“It’s 80% Dark Matter”

I attended the launch of “Collaboration Strategy: How to Get What You Want from Employees, Suppliers and Business Partners”, the new book by Felix Barber and Michael Goold of the Ashridge Strategy Management Centre. The book contains plenty of good material on structuring terms with the parties who you work with and aligning incentives. Reflecting the past service of both authors with the Boston Consulting Group, it has plenty to say about focusing on those activities in which you enjoy competitive advantage and outsourcing the others.
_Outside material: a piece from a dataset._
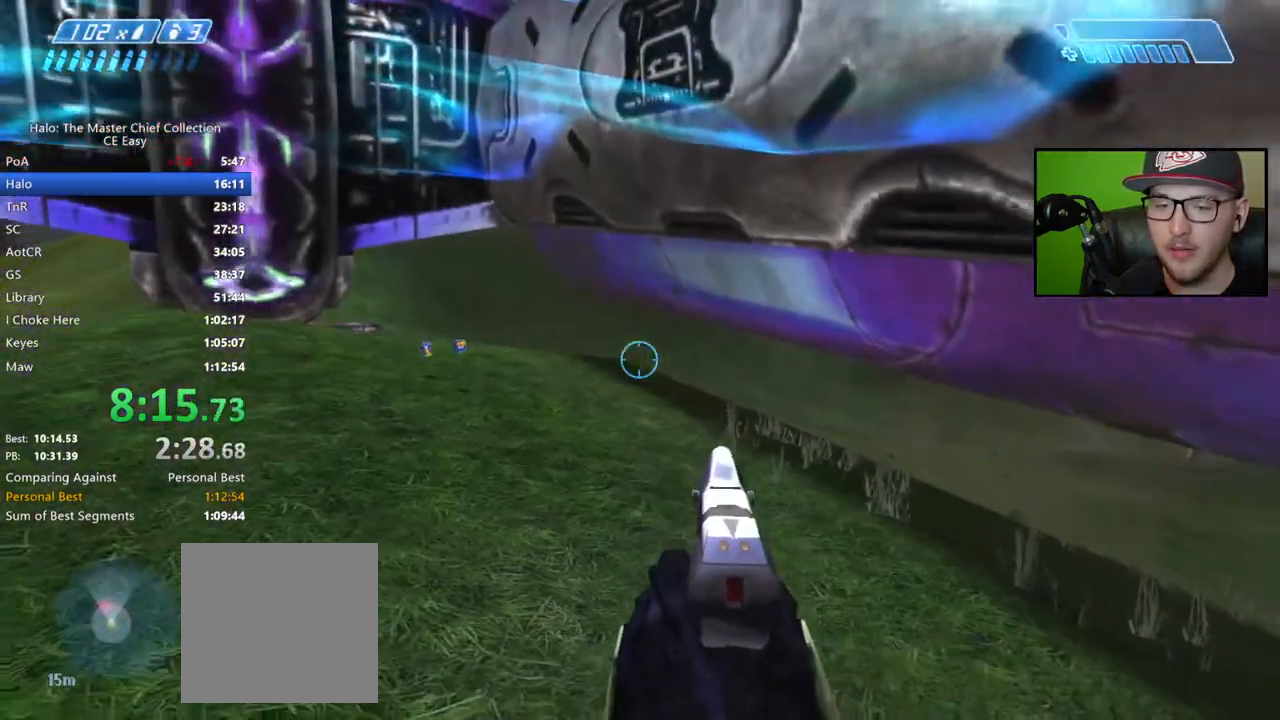
{"buttons": [], "left_stick": "down-left", "right_stick": "left", "events": [[67, "X", "down"], [117, "X", "up"], [200, "Y", "down"], [267, "Y", "up"], [350, "right_stick", "left"]]}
Publisher’s glass in hand, I was listening to Felix deliver a short lecture providing a synopsis of the themes of the book when someone¹ muttered in my ear:  “they’re talking entirely about markets and financial incentives, but in reality it’s 80% Dark Matter”.  This is a powerful metaphor and an important insight: we need to recognise that there is lot of dark matter out there in the economy and without it nothing works.  Market forces and financial incentives alone do not explain how organisations, partnerships and collaborations operate and why we need them.  Barber and Goold do acknowledge, buried deep in their text, that there may be more going on by commenting that they “don’t wish to downplay the importance of other approaches to motivating employees and other partners”.  But, possibly reflecting lifetimes as consultants and academics, they convey in the book the impression that they don’t recognise the amount of Dark Matter that the system needs.

 

¹ David Pitt Watson, sometime managing director of BCG rivals Braxton Associates, Labour Party Finance Director, boss of the activist investment fund Hermes Focus and now social entrepreneur and responsible investment guru.